» Work required
List each line of the data that holds the string "Sanpaolo", please.

(Collected data)

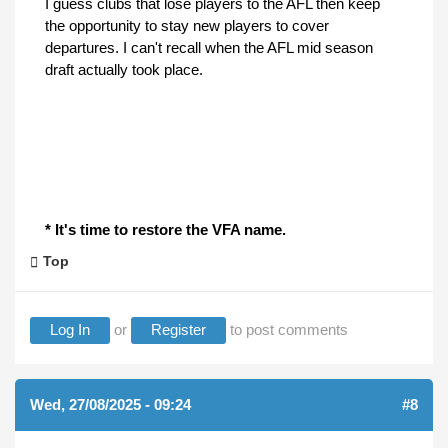
I guess clubs that lose players to the AFL then keep
the opportunity to stay new players to cover
departures. I can't recall when the AFL mid season
draft actually took place.
* It's time to restore the VFA name.
Top
Log In
or
Register
to post comments
Wed, 27/08/2025 - 09:24
#8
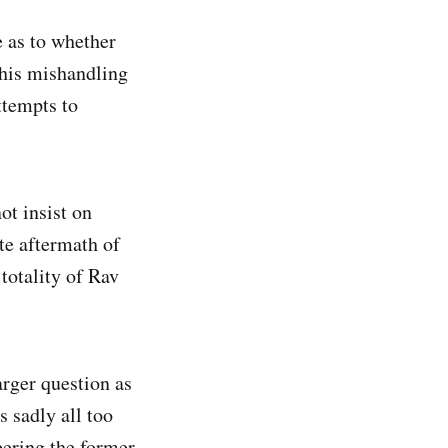
e as to whether
his mishandling
ttempts to
ot insist on
te aftermath of
totality of Rav
arger question as
s sadly all too
ering the former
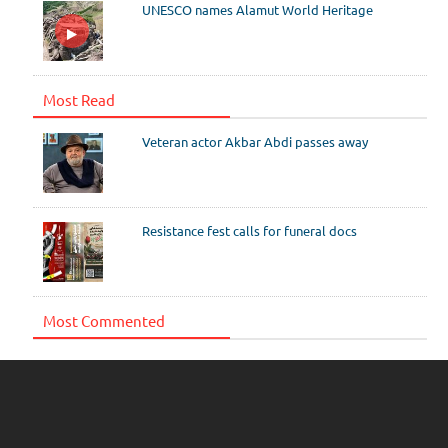
UNESCO names Alamut World Heritage
Most Read
Veteran actor Akbar Abdi passes away
Resistance fest calls for funeral docs
Most Commented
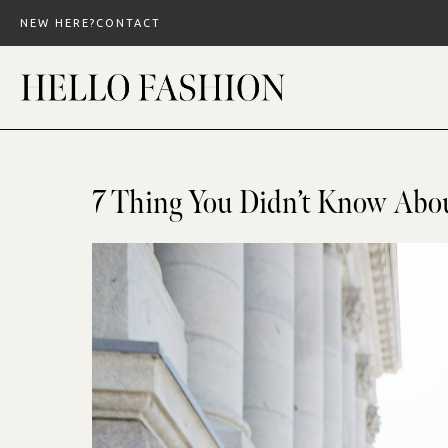
Skip
NEW HERE?
CONTACT
to
content
7 Thing You Didn’t Know Abo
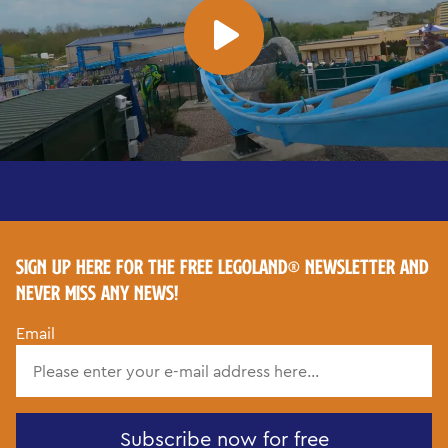
SIGN UP HERE FOR THE FREE LEGOLAND® NEWSLETTER AND
NEVER MISS ANY NEWS!
Email
Subscribe now for free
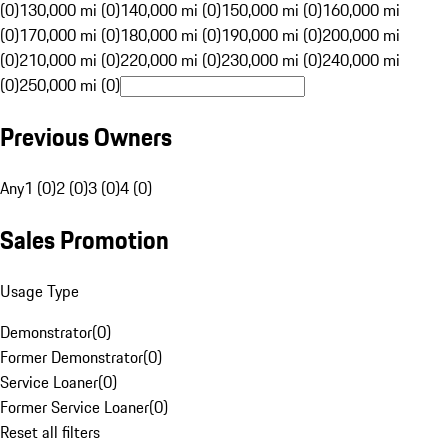
(0)
130,000 mi (0)
140,000 mi (0)
150,000 mi (0)
160,000 mi
(0)
170,000 mi (0)
180,000 mi (0)
190,000 mi (0)
200,000 mi
(0)
210,000 mi (0)
220,000 mi (0)
230,000 mi (0)
240,000 mi
(0)
250,000 mi (0)
Previous Owners
Any
1 (0)
2 (0)
3 (0)
4 (0)
Sales Promotion
Usage Type
Demonstrator
(
0
)
Former Demonstrator
(
0
)
Service Loaner
(
0
)
Former Service Loaner
(
0
)
Reset all filters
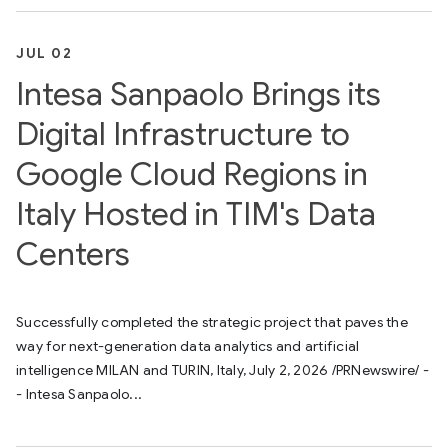
JUL 02
Intesa Sanpaolo Brings its
Digital Infrastructure to
Google Cloud Regions in
Italy Hosted in TIM's Data
Centers
Successfully completed the strategic project that paves the
way for next-generation data analytics and artificial
intelligence MILAN and TURIN, Italy, July 2, 2026 /PRNewswire/ -
- Intesa Sanpaolo...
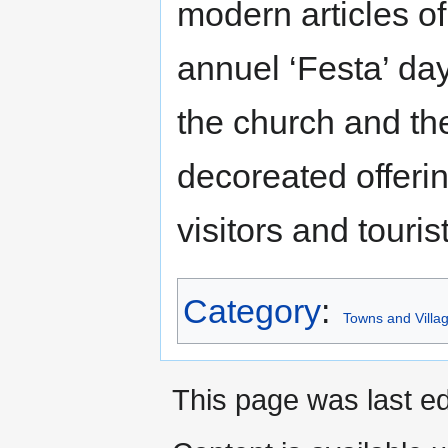
modern articles of
annuel ‘Festa’ day
the church and th
decoreated offerin
visitors and touris
Category
:
Towns and Villag
This page was last ed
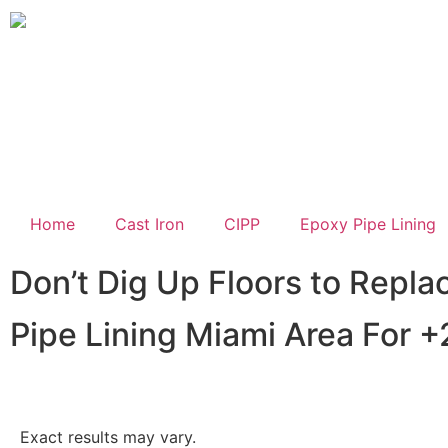
Home
Cast Iron
CIPP
Epoxy Pipe Lining
Don’t Dig Up Floors to Repla
Pipe Lining Miami Area For +
Exact results may vary.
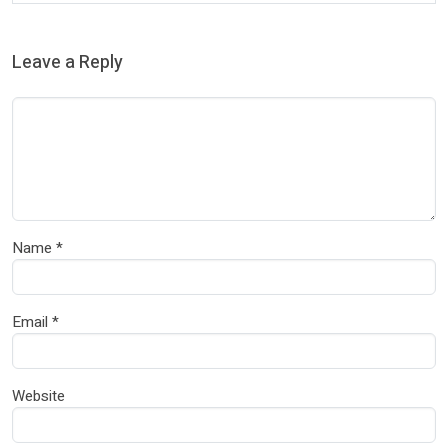
Leave a Reply
Name
*
Email
*
Website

» Answer to the exercise
Intesa Sanpaolo Brings its
- Intesa Sanpaolo...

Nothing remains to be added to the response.